Es cierto que el objetivo del ataque terrorista que ha conmovido al mundo eran los símbolos de la economía, la política y el poder. Pero también es cierto que el Papa, símbolo de la paz y el entendimiento entre los pueblos, fue víctima de un atentado fríamente calculado y del que quedó gravemente herido y sanó por milagro. Se han movido ingentes sumas de dinero para perpetrar estos crímenes de lesa humanidad. Nos unimos a cuantos lloran ahora, como en su momento hicimos con ocasión de la destrucción de la embajada de Israel en Buenos Aires y de la Asociación mutual israelita argentina. La indignación de hoy es tan grande como la que sentimos cuando se asesinaron ochocientas mil personas en Rwanda, o a causa de la guerra entre «cristianos» tutsis y hutus en Burundi, o en Chechenia y la ex Yugoslavia.
Tanto dolor exige explicaciones e interrogantes de fondo. No es este el lugar de darlas o hacerlos. Hay un largo magisterio del Papa y los obispos rechazando de plano el terrorismo como método para protestar por las injusti cias y retrasos en el desarrollo de los pueblos, y condenando las ideologías que pretenden legitimarlo a base de pseudas reivindicaciones nacionales o «religiosas».
En el siglo XX fuimos testigos azorados del terrorismo de Estado aplicado por el dictador nazi en su pretendido «Tercer imperio germano» y por los dictadores rusos en el «archipiélado Gulag». Se trataba de un error histórico y filosófico sobre la sociedad: los que aseguran que van a implantar el «orden justo» pleno pasan de inmediato a una situación más inhumana que la anterior. No basta solucionar la producción de bienes y su distribución equitativa.
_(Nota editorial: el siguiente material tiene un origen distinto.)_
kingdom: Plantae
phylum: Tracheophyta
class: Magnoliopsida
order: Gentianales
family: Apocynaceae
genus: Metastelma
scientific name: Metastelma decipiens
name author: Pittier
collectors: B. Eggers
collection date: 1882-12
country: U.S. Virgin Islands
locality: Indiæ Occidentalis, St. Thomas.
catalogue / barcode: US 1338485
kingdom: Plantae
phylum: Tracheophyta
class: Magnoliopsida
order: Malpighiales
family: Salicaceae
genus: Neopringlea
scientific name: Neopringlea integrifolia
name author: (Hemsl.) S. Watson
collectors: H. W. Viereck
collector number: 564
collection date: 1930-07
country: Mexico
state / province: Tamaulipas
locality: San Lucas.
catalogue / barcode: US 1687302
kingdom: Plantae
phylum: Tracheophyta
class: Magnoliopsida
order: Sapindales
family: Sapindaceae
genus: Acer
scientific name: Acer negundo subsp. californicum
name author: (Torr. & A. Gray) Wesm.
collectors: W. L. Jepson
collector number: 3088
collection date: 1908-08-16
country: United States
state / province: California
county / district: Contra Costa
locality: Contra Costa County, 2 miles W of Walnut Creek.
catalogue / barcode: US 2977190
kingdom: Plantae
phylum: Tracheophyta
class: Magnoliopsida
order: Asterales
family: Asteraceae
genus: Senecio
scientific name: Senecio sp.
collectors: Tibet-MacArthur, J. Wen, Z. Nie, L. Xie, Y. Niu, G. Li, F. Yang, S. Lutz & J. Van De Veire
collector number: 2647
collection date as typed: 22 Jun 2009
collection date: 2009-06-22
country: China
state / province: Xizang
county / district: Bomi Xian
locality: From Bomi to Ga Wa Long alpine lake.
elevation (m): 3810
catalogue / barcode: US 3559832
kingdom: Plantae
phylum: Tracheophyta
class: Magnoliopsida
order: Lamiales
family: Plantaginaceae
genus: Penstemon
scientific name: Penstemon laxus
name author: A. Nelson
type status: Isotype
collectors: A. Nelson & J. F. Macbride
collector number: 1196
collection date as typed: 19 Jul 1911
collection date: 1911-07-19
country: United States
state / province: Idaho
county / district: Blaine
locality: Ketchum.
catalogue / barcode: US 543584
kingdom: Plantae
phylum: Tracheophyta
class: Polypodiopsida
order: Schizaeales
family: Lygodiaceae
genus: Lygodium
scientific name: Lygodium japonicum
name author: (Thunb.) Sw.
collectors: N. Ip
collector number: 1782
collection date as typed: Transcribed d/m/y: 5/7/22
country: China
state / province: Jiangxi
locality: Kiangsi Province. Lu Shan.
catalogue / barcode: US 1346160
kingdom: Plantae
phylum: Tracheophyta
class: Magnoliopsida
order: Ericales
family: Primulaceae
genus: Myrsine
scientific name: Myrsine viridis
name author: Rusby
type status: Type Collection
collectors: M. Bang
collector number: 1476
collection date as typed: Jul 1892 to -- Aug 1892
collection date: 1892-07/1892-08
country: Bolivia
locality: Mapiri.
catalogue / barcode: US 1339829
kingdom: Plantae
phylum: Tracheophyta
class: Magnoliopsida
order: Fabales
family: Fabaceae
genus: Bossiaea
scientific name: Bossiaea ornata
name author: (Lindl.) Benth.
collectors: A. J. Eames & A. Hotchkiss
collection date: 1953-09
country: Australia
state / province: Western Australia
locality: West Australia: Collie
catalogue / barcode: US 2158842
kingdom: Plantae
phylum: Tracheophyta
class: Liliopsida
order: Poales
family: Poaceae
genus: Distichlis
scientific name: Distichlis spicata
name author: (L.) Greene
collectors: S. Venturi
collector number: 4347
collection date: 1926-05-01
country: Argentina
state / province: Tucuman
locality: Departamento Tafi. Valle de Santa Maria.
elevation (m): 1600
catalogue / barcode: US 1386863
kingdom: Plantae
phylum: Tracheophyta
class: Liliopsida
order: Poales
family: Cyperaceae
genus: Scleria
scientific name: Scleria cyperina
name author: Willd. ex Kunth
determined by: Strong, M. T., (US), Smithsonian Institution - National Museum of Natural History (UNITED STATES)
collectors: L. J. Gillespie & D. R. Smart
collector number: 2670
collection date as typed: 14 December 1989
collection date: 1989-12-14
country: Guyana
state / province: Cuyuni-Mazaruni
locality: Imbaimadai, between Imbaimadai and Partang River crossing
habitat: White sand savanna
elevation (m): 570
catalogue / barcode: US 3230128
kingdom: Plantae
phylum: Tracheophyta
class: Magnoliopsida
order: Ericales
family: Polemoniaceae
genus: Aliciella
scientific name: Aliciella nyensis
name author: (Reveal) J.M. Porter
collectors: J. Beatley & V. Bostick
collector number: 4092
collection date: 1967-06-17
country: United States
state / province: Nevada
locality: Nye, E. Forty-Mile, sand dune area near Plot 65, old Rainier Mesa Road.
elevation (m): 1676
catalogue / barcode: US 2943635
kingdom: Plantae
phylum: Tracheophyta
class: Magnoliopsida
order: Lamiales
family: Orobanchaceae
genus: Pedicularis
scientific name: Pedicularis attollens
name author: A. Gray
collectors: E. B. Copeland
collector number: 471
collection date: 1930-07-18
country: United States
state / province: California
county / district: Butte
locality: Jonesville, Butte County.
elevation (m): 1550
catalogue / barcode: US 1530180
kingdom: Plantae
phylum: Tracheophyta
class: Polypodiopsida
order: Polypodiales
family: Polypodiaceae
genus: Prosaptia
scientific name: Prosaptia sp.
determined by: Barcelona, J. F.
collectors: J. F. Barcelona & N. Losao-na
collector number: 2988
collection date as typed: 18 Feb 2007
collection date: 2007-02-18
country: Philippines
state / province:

Sin el respeto por la dignidad humana, la solidaridad y la participación de las personas, no hay justicia.
Se habla mucho hoy de que los actos terroristas han sido un golpe a la soberbia norteamericana. Los que así se expresan, periodistas locuaces, pseudo personalidades, parecen desconocer que el 11 de septiembre es un golpe a todo el sistema de vida de occidente, en el que estamos incluídos nosotros también. La intrínseca perversidad del terrorismo debe ser reconocida como principio de la paz en el mundo. Y, además, los magnates económicos y financieros del mundo no deberían aprovechar este momento para «ganar más», sino para solidarizarse más. Ese es el precio de la paz.